A quarter, plus two cents tax

The owner of Jo-Jo’s, Harry Dugatkin, also known as Heshie, also known as Star, behind the counter at his store

The owner of Jo-Jo’s, Harry Dugatkin, also known as Heshie, also known as Star, behind the counter at his store

By Lee Alan Dugatkin

The door into Jo-Jo Toys swung out toward the street, narrowly missing the adjacent gumball machine. Just feet beyond the door sat a cardboard box with its flaps cut off.  In it were brand new, hard-as-a rock Spaldeen rubber balls.  Hundreds of them, and they seemed somehow to smell the pink they were colored. Written in thick black magic marker, a hastily scribbled “25 cents” on the side of the box drew every prepubescent boy, and the occasional girl, towards them.  Though they all seemed identical to the adult eye, kids could detect subtle differences that required some serious sampling on their part. Picking out the ball of their choice, they would run it through a series of qualifiers and then proceed to give it a final “squeeze test” – the firmer, the better.

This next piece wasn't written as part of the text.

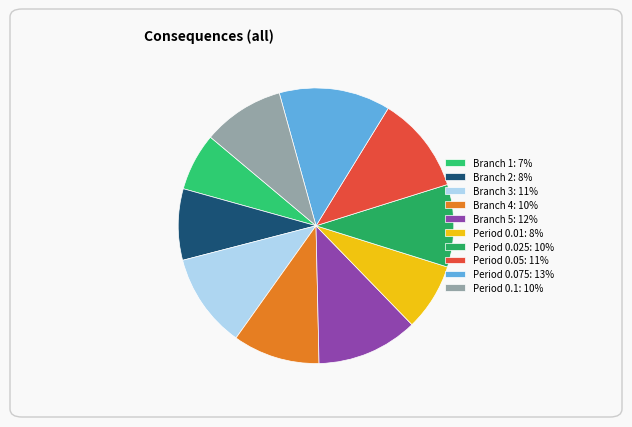

What percentage is the Branch 1 slice, to the nearest percent?

7%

The quarter plus two cents tax price tag meant something different to each kid.  For some it was nothing, a small fraction of their allowance for the week.  For others it meant forsaking a Hershey’s bar or maybe a Slushie at the Baricinni Candy shop two doors down, never an easy decision when you are eight.  For still others, often the kids from the Alphabet soup area southeast of Jo-Jo, this was it, their major purchase for the month. A quarter meant everything to them, the tax might even preclude the purchase; and the man behind the counter remembered who they were, in case a teary-eyed kid returned a Spaldeen that had worn out before its time.